• [Directions for this task]: Reproduce all the lines below exactly and omit the images.

• [Input]:
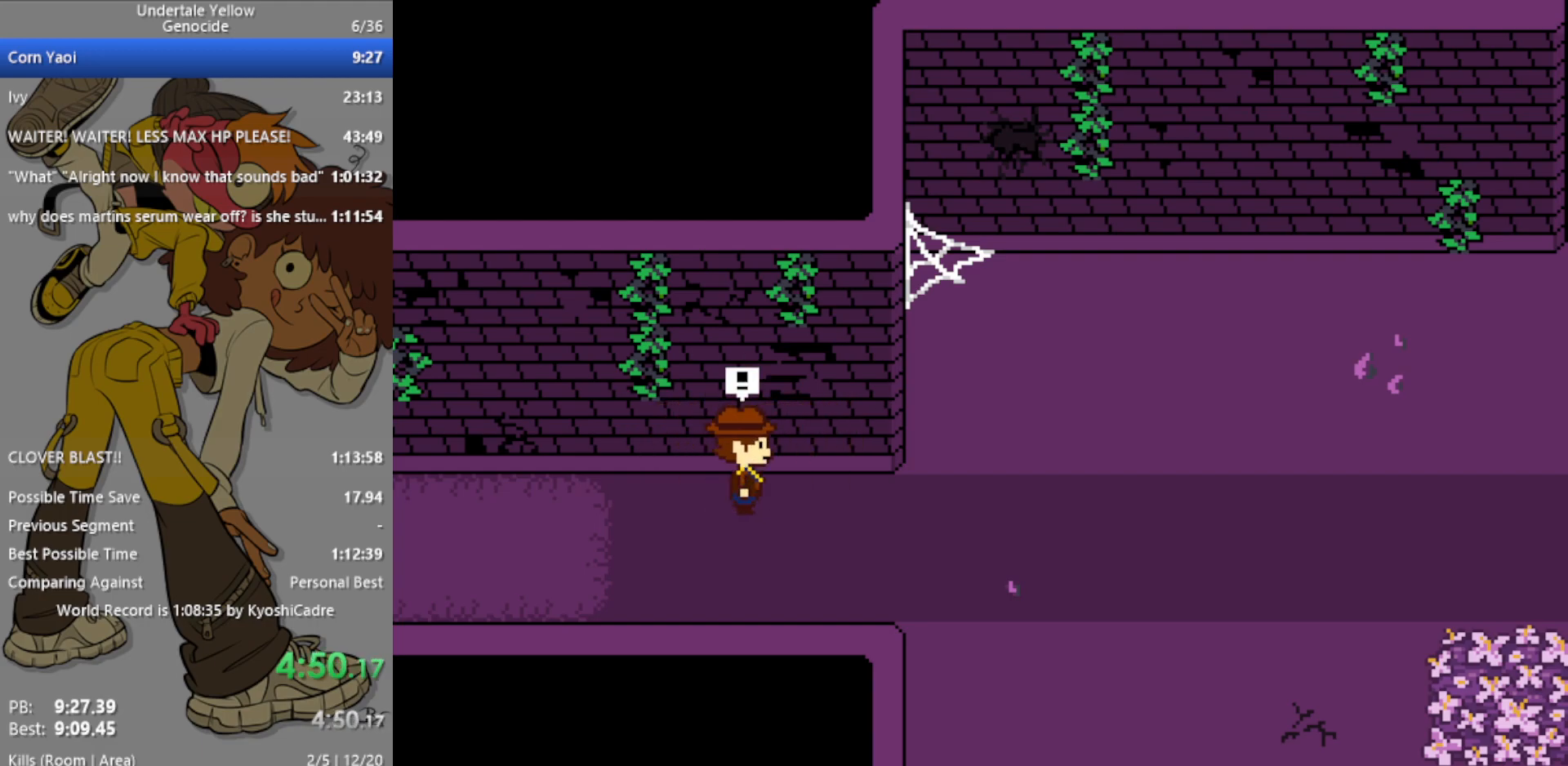
{"keys": [], "events": [[83, "right", "up"]]}
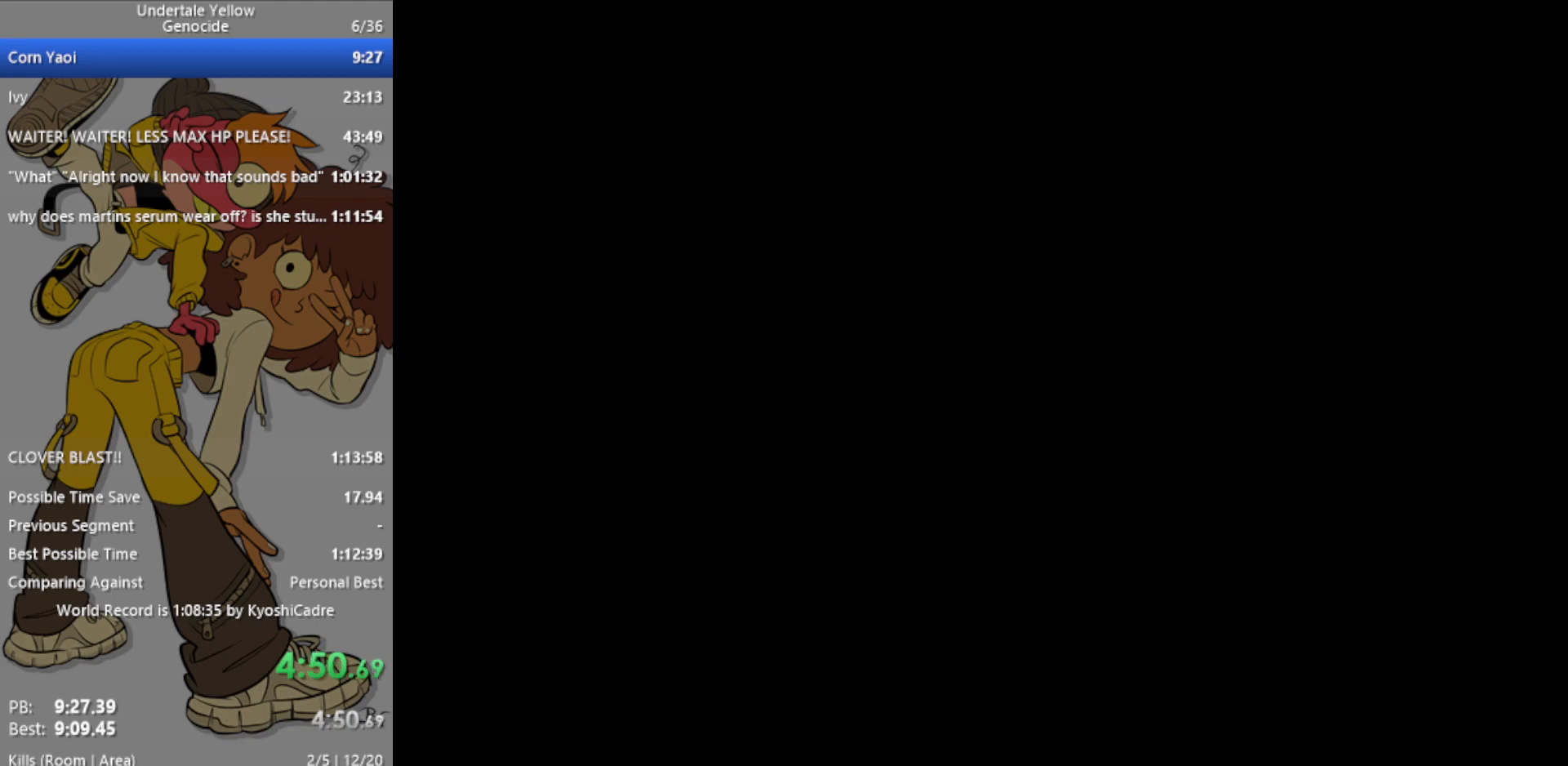
{"keys": [], "events": []}
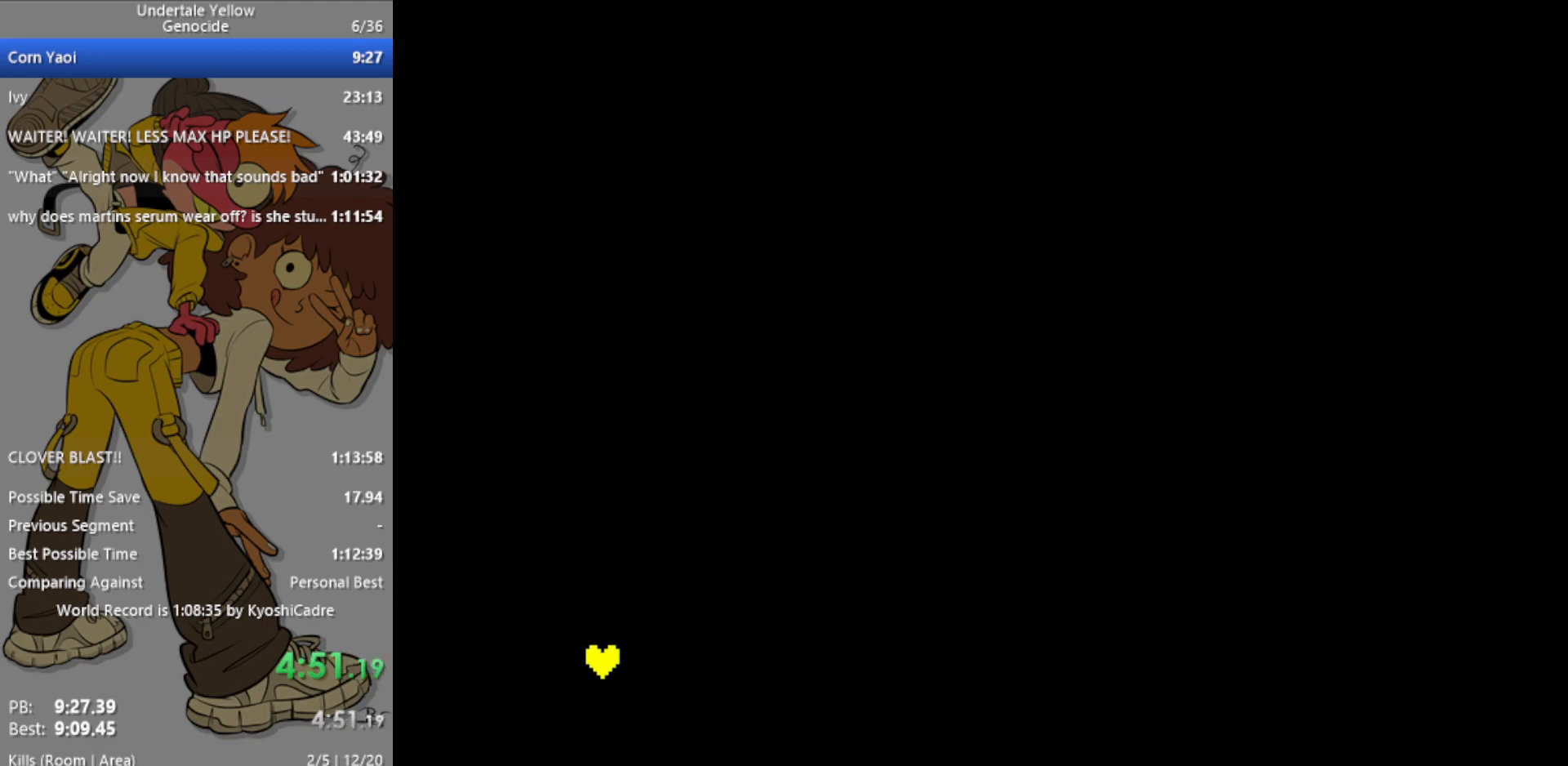
{"keys": ["z"], "events": [[467, "z", "down"]]}
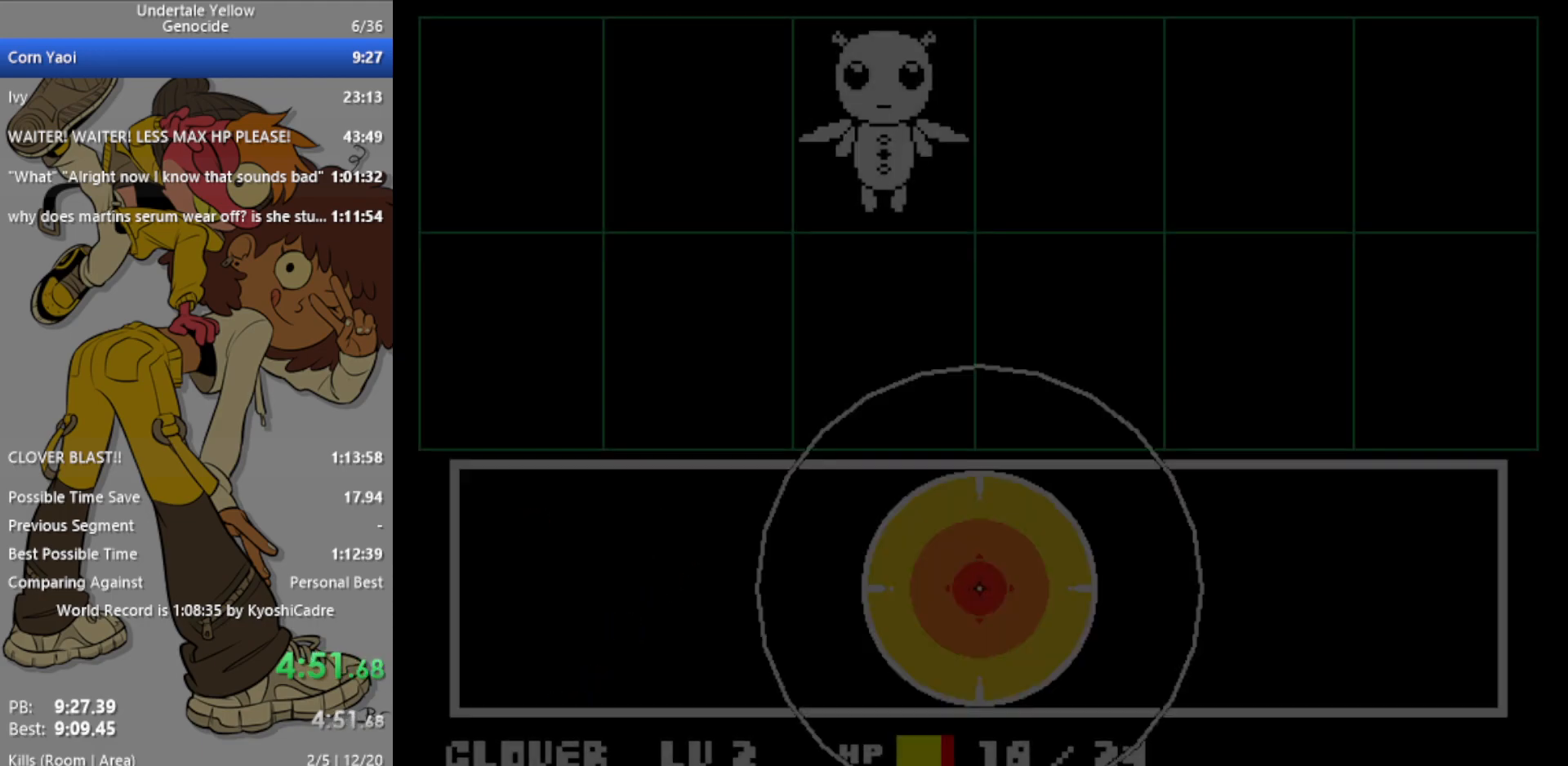
{"keys": ["return", "z"], "events": [[17, "return", "down"], [67, "z", "up"], [100, "return", "up"], [433, "return", "down"], [433, "z", "down"]]}
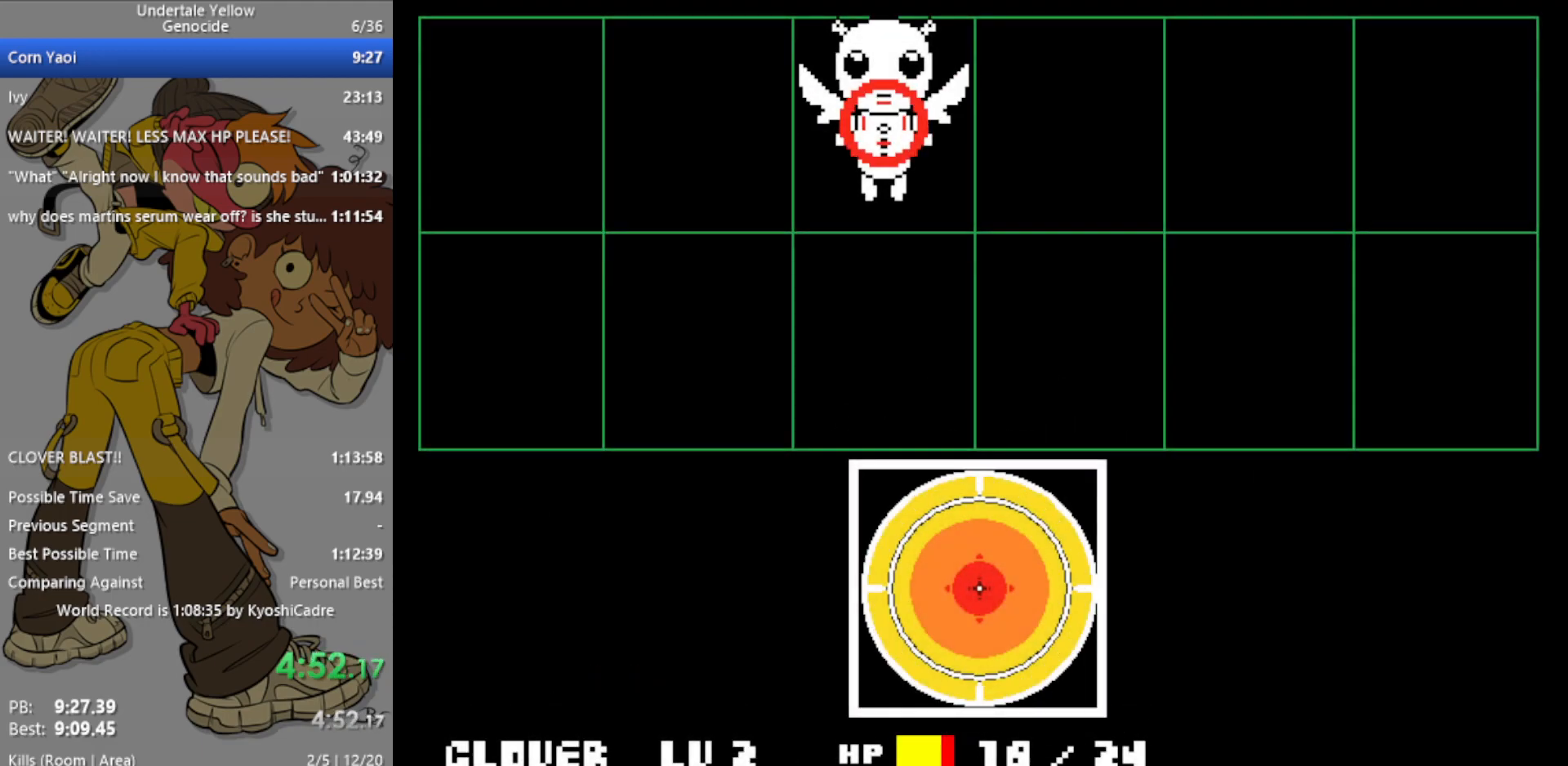
{"keys": [], "events": [[17, "return", "up"], [17, "z", "up"]]}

• [Task answer]:
{"keys": [], "events": [[83, "right", "up"]]}
{"keys": [], "events": []}
{"keys": ["z"], "events": [[467, "z", "down"]]}
{"keys": ["return", "z"], "events": [[17, "return", "down"], [67, "z", "up"], [100, "return", "up"], [433, "return", "down"], [433, "z", "down"]]}
{"keys": [], "events": [[17, "return", "up"], [17, "z", "up"]]}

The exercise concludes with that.